PAGE TEXT:
══════

# What kind of grinder can I get with this budget?



## CoffeeEnthusiast (Oct 5, 2015)

Good day everyone.

I'm new to brewing coffee and making espresso myself, currently I'm using a Hario Skerton hand grinder so far for filter coffees is fine. But when it comes to espresso Hario Skerton is definitely not a good grinder for it, and I am a very particular coffee drinker when it comes to espresso. Therefore I plan to buy a good grinder.

These are the options I have

Baratza Vario

Rancillio Rocky

Breville BCG820 Smart Grinder Pro

And my budget is €600, I would like to get some opinion from anyone about the coffee grinders and is there any other option that I can look into as well?


----------



## coffeechap (Apr 5, 2012)

where are you based? what size are you prepared to go to?

that is a really healthy budget and one that will get you a much better grinder tan any of the ones you have mentioned, but you might need to go used to do it.

to list a few

Mazzer major

brassilia rr55 OD

mazzer royal

la cimbali magnum

eureka mdl


----------



## mremanxx (Dec 30, 2014)

I agree with Coffeechap, owned the Breville( sage in uk) good enough but only entry level, would be looking at a much better unit than on your list for that money.


----------



## PeterF (Aug 25, 2014)

Agreed


----------



## coffeebean (Jan 26, 2010)

I can do you a Macap M5 Auto (doser) grinder for £400 delivered (within UK - If you are outside UK I'll have to check on P&P!!) That's around 550 euros I think!

Andy


----------



## CoffeeEnthusiast (Oct 5, 2015)

What about a compak k8?

I'm actually from Malaysia, and the coffee machines here is overpriced. It is not because of the government/import taxes but the sellers are selling them at ridiculous price.

A Baratza Vario in Malaysia would cost about €560.


----------

══════

PROMPT A:
Copy the rows between the line holding "Informazioni su NETGEAR" and the line holding "nhận được độ mềm mại nhất.", inclusive, keeping every character the same.

══════

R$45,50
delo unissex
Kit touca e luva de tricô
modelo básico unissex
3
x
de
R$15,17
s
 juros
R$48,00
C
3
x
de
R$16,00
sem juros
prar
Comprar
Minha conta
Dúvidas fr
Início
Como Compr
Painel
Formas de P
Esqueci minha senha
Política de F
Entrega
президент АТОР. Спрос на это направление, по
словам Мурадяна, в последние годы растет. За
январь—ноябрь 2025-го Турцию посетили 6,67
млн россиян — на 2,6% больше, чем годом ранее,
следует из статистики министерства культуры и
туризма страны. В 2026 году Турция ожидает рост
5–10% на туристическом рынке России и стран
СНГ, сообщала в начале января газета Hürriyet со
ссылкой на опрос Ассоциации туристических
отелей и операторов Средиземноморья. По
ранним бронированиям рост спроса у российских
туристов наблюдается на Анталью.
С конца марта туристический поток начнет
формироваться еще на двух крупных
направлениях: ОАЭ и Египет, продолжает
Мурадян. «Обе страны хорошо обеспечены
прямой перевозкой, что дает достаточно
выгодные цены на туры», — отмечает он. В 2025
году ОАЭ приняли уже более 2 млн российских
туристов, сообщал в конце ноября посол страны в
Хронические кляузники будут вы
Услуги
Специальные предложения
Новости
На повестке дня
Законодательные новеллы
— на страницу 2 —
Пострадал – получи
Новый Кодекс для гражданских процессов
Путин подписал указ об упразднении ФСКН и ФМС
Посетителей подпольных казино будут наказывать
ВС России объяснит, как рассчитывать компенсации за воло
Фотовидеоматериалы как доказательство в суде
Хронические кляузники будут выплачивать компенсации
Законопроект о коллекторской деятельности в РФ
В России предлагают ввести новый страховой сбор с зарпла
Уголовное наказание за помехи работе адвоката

══════

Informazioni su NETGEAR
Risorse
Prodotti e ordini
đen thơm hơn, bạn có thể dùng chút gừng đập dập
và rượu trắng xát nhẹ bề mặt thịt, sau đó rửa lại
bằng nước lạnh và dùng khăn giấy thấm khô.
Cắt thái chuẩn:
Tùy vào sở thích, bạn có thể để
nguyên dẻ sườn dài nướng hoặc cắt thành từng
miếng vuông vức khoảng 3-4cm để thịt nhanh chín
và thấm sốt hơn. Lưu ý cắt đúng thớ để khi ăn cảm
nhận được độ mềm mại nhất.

══════

PROMPT B:
In the grinder forum thread, which grinders does coffeechap list as better options for the budget?

WORKED SOLUTION A:
Informazioni su NETGEAR
Risorse
Prodotti e ordini
đen thơm hơn, bạn có thể dùng chút gừng đập dập
và rượu trắng xát nhẹ bề mặt thịt, sau đó rửa lại
bằng nước lạnh và dùng khăn giấy thấm khô.
Cắt thái chuẩn:
Tùy vào sở thích, bạn có thể để
nguyên dẻ sườn dài nướng hoặc cắt thành từng
miếng vuông vức khoảng 3-4cm để thịt nhanh chín
và thấm sốt hơn. Lưu ý cắt đúng thớ để khi ăn cảm
nhận được độ mềm mại nhất.

WORKED SOLUTION B:
- Mazzer major
- brassilia rr55 OD
- mazzer royal
- la cimbali magnum
- eureka mdl